According to the Legal Education Board, you can be admitted into the Juris Doctor program as long as you earn a bachelor's degree and have earned at least 18 units in English, six units in Mathematics, and 18 units of social science subjects. Most courses considered as pre-law will have these units incorporated in their curriculum. If your course does not let you meet the necessary units, you can opt to take extra subjects.
And if you ultimately decide not to pursue law, however, these degrees can also help you pursue a career in different fields. Here are other courses you can take if you’re planning to pursue law in the future:
The proposed curriculum of the Commission on Higher Education for Journalism includes 21 units of English, 15 units of mathematics, and around 18 units of social sciences. It also aims to help students of the program to develop effective oral and written communication in English and Filipino--an important skill to master for aspiring law students.

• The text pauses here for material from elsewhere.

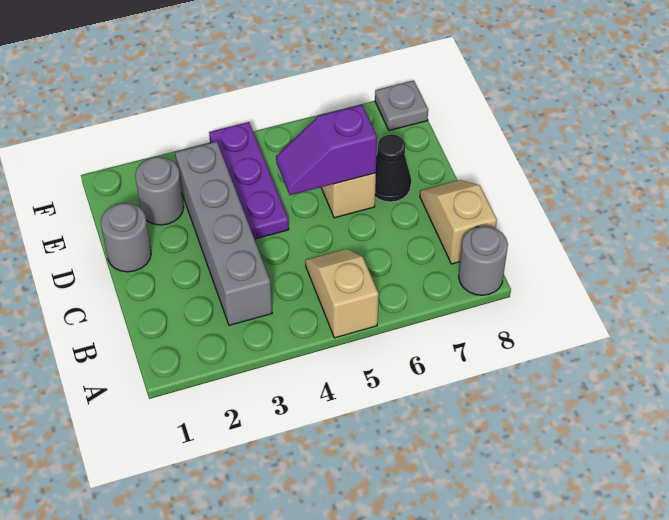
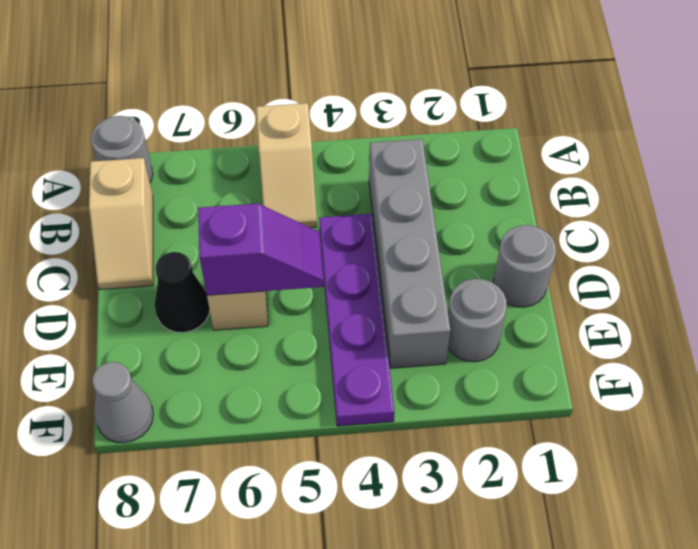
purple plate D4:F4 level 1 -> purple plate C4:F4 level 1
grey plate F8 level 1 -> grey cone F8 level 1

Just like Journalism, Communications involve a rigorous training for oral and written communication. It also aims to expose students to other fields in social sciences and humanities. Its proposed curriculum also includes up to 27 units of English, 15 units of mathematics, and 18 units of social sciences.
A course in Philosophy is intended to help its students develop critical and creative thinking, foster the ability to reach a sound judgement, and expand their skills in research. Most of the courses in its proposed curriculum focus on philosophy and other social sciences.
A degree in Economics should be able to help students establish a comprehensive understanding of economic theory, successfully communicate economic arguments, and uphold high standards in analyzing and interpreting economic data. While most of the courses in its proposed curriculum cater to social sciences subjects, it also involves units in various subjects in mathematics.
Through the Psychology program, students can develop a deeper understanding of psychological theories and concepts and how these are applied in a social and cultural context. They also get immersed in research and are drilled to demonstrate sensitivity to cross cultural differences. Its proposed curriculum includes courses in mathematics and social sciences.
While mathematics may not be the first to come to mind when we think of pre-law courses, there are a handful of math majors that end up pursuing law. Through the program, students will also be able to develop communication skills, logical reasoning, generalization, and abstraction. Its proposed curriculum contains units in English, mathematics, and social sciences.